Mechano-transduction in tumour growth modelling

¹⁹⁸³⁶ Institut Jean le Rond d’Alembert, UMR CNRS 7190, Universitè Pierre et Marie Curie, Paris 6, 4 place Jussieu, Case 162, 75005, Paris, France
²⁹⁸³⁶ MOX Laboratory, Dipartimento di Matematica, Politecnico di Milano, piazza Leonardo da Vinci 32, 20133, Milano, Italy
³⁹⁸³⁶ Dipartimento di Scienze Matematiche, Politecnico di Torino, c.so Duca degli Abruzzi 24, 10123, Torino, Italy
⁴⁹⁸³⁶ Fondazione CEN, Centro Europeo di Nanomedicina, piazza Leonardo da Vinci 32, 20133, Milano, Italy

^* e-mail: pasquale.ciarletta@upmc.fr

Received: 14 November 2012
Revised: 19 December 2012
Accepted: 11 February 2013
Published online: 18 March 2013

Abstract

The evolution of biological systems is strongly influenced by physical factors, such as applied forces, geometry or the stiffness of the micro-environment. Mechanical changes are particularly important in solid tumour development, as altered stromal-epithelial interactions can provoke a persistent increase in cytoskeletal tension, driving the gene expression of a malignant phenotype. In this work, we propose a novel multi-scale treatment of mechano-transduction in cancer growth. The avascular tumour is modelled as an expanding elastic spheroid, whilst growth may occur both as a volume increase and as a mass production within a cell rim.
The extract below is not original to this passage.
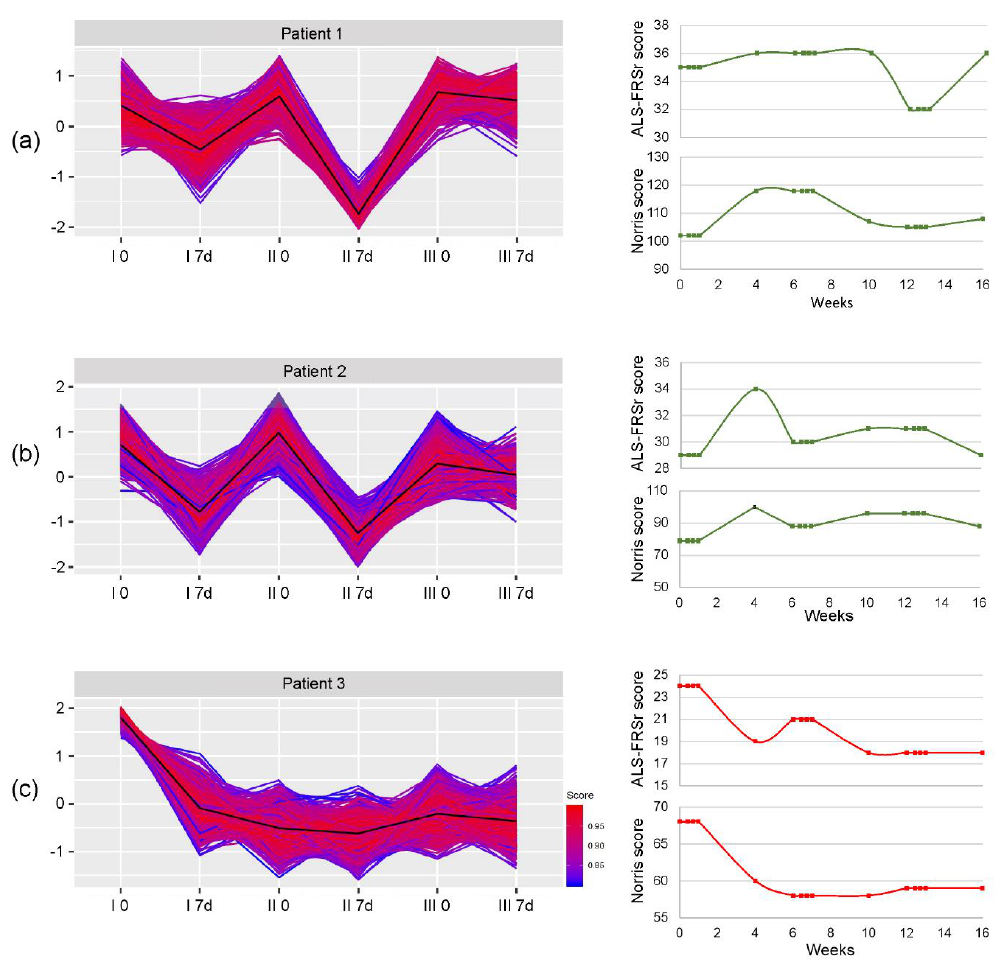
Figure 4. Changes in the expression of genes assigned to biological processes related to neutrophil activation, degranulation, and neutrophil-mediated immunity in three patients: ( a ) Patient 1, assigned to the responders group; ( b ) Patient 2, also assigned to the responders group; ( c ) Patient 3, who has been assigned to the non-responders group. Additionally, the results of functional assessment with the ALS-FRSr and Norris scale have been presented for each patient separately. Green curve—patients qualifying for the responders group; red curve—patients representing the non-responders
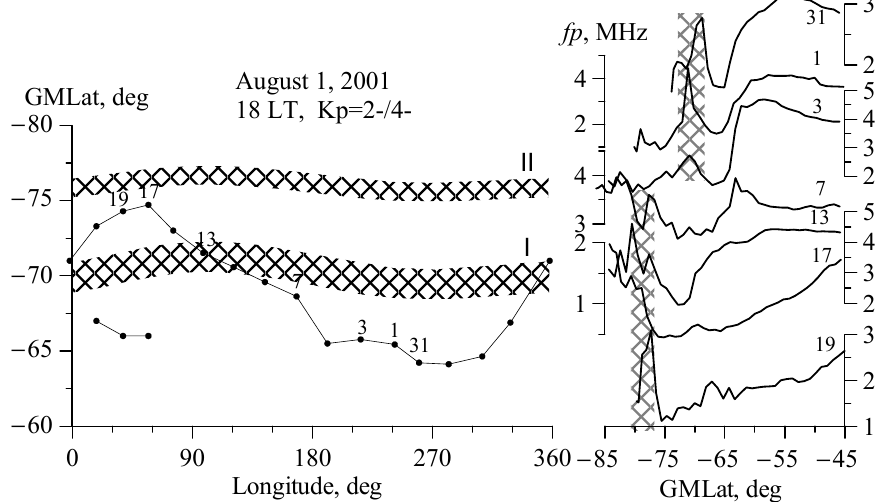
Figure 3. ( Left ): Longitudinal variations in the trough position on 1 August 2001. Precipitation zones I and II are hatched. ( Right ): Latitudinal fp profiles for the paths marked on the left. Examples of the latitudinal cross-sections of the MIT are shown in Figure 3 on the right for paths 31, 1 and 3. The trough on these paths is clearly expressed; its poleward wall exactly corresponds to zone I of precipitation at a latitude of approximately − 70°. In the eastern hemisphere, the troughs on paths 13 ‒ 23 are located inside the auroral oval and by definition belong to the HLT. Examples of well-formed HLTs are shown on the right for paths 13, 17 and 19. Their poleward walls are located at latitudes of 76° ‒ 80°, i.e., they are formed by precipitation in zone II. Path 7 is transitional; the poleward wall of the trough corresponds to zone II of precipitation, and the electron density minima at its wide bottom corresponds to both MIT and HLT. On paths 17 and 19, weak variations in iono- spheric plasma are observed in the latitudinal region at approximately − 66°, which can be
Considering the physical constraints of an outer healthy tissue, we derive the thermo-dynamical requirements for coupling growth rate, solid stress and diffusing biomolecules inside a heterogeneous tumour. The theoretical predictions successfully reproduce the stress-dependent growth curves observed by in vitro experiments on multicellular spheroids.